_KETENTUAN TUGAS_
Susun ulang baris di bawah ini menjadi daftar bernomor tanpa baris kosong. Mulailah dari baris yang memuat "Name the event on Friday" dan lanjutkan sampai baris yang memuat "on the 2 PM line.", dengan kedua baris itu ikut disertakan dan tidak ada baris lain.

_INFORMASI YANG TERSEDIA_
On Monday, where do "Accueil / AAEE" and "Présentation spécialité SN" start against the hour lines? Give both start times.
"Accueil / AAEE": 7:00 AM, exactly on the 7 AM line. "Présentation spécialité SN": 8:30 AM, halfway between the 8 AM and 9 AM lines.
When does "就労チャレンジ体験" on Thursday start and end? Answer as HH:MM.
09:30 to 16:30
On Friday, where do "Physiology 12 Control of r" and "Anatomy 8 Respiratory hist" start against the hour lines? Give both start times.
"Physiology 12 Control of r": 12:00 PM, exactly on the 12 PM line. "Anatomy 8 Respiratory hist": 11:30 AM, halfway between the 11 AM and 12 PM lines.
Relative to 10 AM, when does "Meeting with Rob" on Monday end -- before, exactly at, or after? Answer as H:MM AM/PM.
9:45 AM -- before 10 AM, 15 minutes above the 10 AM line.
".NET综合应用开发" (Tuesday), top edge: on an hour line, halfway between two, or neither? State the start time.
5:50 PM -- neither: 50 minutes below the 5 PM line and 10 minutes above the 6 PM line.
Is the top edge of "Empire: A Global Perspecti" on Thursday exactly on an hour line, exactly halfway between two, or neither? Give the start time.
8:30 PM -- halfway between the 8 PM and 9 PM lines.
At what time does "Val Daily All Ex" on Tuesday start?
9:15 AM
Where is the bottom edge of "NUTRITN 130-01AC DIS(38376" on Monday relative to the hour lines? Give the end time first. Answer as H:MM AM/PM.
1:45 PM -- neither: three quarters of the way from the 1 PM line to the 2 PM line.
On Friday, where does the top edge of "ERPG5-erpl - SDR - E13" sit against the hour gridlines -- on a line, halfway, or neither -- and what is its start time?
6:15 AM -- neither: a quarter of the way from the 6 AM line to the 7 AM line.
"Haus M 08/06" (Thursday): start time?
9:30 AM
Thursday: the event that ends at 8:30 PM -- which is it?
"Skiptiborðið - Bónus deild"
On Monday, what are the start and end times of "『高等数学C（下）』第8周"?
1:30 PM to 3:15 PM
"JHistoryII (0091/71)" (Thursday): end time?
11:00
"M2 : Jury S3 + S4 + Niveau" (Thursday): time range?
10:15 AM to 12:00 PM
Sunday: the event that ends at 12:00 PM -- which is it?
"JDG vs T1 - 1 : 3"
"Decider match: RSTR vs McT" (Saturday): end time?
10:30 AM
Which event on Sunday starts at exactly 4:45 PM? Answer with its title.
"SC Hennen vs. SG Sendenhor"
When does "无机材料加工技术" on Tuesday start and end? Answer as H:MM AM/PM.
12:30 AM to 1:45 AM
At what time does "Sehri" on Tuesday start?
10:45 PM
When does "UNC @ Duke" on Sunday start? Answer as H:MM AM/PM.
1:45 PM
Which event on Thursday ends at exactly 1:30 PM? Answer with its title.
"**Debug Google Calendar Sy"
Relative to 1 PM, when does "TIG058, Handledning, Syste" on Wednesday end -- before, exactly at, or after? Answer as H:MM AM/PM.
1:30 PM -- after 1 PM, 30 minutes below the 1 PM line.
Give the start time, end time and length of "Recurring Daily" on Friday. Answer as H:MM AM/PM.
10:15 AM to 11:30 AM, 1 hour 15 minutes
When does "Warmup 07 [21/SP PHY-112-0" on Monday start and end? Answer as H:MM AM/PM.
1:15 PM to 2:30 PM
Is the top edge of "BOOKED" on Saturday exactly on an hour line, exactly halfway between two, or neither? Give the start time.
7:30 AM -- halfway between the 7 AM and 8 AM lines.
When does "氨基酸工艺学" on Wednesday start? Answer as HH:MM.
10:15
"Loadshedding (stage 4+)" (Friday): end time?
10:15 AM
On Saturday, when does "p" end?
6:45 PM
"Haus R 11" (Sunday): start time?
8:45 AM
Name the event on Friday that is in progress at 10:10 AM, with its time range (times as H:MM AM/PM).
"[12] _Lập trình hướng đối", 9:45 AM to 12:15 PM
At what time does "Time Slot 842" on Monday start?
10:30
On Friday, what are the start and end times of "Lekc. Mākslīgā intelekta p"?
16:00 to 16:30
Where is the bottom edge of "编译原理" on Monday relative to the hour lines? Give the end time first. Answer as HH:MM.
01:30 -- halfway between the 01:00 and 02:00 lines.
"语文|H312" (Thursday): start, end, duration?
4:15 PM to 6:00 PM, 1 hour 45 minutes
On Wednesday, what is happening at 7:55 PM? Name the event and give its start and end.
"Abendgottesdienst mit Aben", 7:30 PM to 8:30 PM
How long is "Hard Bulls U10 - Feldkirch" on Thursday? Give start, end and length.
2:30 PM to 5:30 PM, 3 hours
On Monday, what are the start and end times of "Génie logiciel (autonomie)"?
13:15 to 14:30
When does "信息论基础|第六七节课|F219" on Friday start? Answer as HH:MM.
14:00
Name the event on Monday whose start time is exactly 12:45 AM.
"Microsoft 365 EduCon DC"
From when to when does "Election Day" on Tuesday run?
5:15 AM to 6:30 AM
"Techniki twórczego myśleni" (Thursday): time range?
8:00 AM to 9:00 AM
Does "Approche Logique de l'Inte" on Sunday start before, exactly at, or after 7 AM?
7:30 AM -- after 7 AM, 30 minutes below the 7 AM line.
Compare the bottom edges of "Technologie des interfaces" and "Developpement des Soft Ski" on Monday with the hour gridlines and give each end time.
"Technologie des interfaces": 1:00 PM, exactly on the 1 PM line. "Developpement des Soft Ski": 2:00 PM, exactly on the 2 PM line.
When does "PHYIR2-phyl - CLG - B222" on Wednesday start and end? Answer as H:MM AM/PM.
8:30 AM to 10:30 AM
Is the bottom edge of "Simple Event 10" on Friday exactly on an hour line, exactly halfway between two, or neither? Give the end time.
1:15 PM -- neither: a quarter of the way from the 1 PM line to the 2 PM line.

_JAWABAN LATIHAN_
1. Name the event on Friday that is in progress at 10:10 AM, with its time range (times as H:MM AM/PM).
2. "[12] _Lập trình hướng đối", 9:45 AM to 12:15 PM
3. At what time does "Time Slot 842" on Monday start?
4. 10:30
5. On Friday, what are the start and end times of "Lekc. Mākslīgā intelekta p"?
6. 16:00 to 16:30
7. Where is the bottom edge of "编译原理" on Monday relative to the hour lines? Give the end time first. Answer as HH:MM.
8. 01:30 -- halfway between the 01:00 and 02:00 lines.
9. "语文|H312" (Thursday): start, end, duration?
10. 4:15 PM to 6:00 PM, 1 hour 45 minutes
11. On Wednesday, what is happening at 7:55 PM? Name the event and give its start and end.
12. "Abendgottesdienst mit Aben", 7:30 PM to 8:30 PM
13. How long is "Hard Bulls U10 - Feldkirch" on Thursday? Give start, end and length.
14. 2:30 PM to 5:30 PM, 3 hours
15. On Monday, what are the start and end times of "Génie logiciel (autonomie)"?
16. 13:15 to 14:30
17. When does "信息论基础|第六七节课|F219" on Friday start? Answer as HH:MM.
18. 14:00
19. Name the event on Monday whose start time is exactly 12:45 AM.
20. "Microsoft 365 EduCon DC"
21. From when to when does "Election Day" on Tuesday run?
22. 5:15 AM to 6:30 AM
23. "Techniki twórczego myśleni" (Thursday): time range?
24. 8:00 AM to 9:00 AM
25. Does "Approche Logique de l'Inte" on Sunday start before, exactly at, or after 7 AM?
26. 7:30 AM -- after 7 AM, 30 minutes below the 7 AM line.
27. Compare the bottom edges of "Technologie des interfaces" and "Developpement des Soft Ski" on Monday with the hour gridlines and give each end time.
28. "Technologie des interfaces": 1:00 PM, exactly on the 1 PM line. "Developpement des Soft Ski": 2:00 PM, exactly on the 2 PM line.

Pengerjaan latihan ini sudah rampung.